Le priapisme : quels changements à propos d’une série rétrospective de 89 cas pendant 25 ans ?
Objectifs.- Depuis la découverte des injections intra-caverneuses (IIC) de drogues vaso-actives, la prise en charge des troubles érectiles a considérablement progressé. Mais, à la différence de l’insuffisance érectile, la rareté du priapisme explique qu’il reste mal connu. Pour cette raison, une analyse rétrospective des priapismes observés dans notre service (centre andrologique référent) a été faite sur une période de 25 ans.

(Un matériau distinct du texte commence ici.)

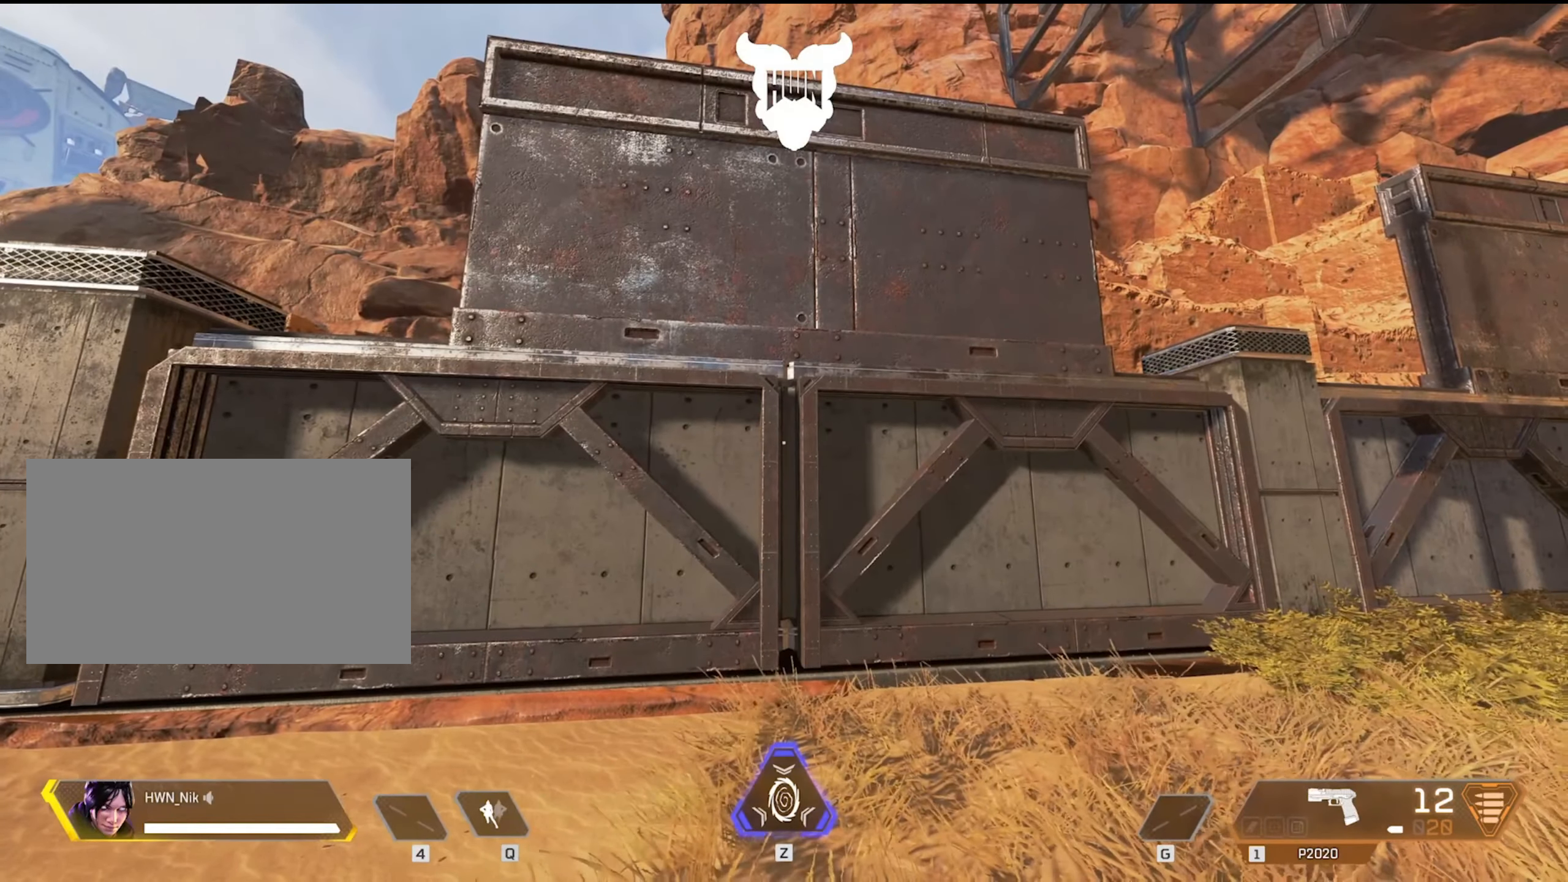
{"keys": ["s"], "mouse": [], "events": [[83, "s", "down"]]}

Méthodes.- Les principales caractéristiques (fréquence, mécanisme, étiologie, traitement, résultat) des priapismes hospitalisés ont été comparées entre deux périodes similaires (1985-1996 et 1997-2009) dans notre hôpital.
Résultat.- 1) 1985-1996 : 46 cas (3.8 / an) âge moyen 39 ans (15 à 72), tous veineux dont 35 iatrogènes (29 post-IIC), 5 hématologiques et 6 idiopathiques. Dix cas d’étiologie variée (2 hématologiques, 2 idiopathiques, 6 iatrogènes dont 2 post IIC), âge moyen : 40.5 opérés (22%) après échec du traitement médical (ponction + IIC d’alphastimulant) après délai moyen de 43 heures (18-144); 2) 1997-2009 : 43 cas (3.4/ an) âge moyen 48 ans (10 à 82), de mécanisme plus varié : a) 24 veineux dont 12 iatrogènes (8 post-IIC), 1 hématologique et 11 idiopathiques. Huit priapismes veineux (6 idiopathiques et 2 iatrogènes d’âge moyen 57.6) opérés (33%) après échec du traitement médical après délai moyen de 87.5 heures (24-360), b) 4 artériels post-traumatiques traités avec succès par embolisation, c) 15 priapismes intermittents chroniques d’origine indéterminée (mais hors drépanocytose) dont 14 médicalement traités car invalidants avec amélioration constante mais variable.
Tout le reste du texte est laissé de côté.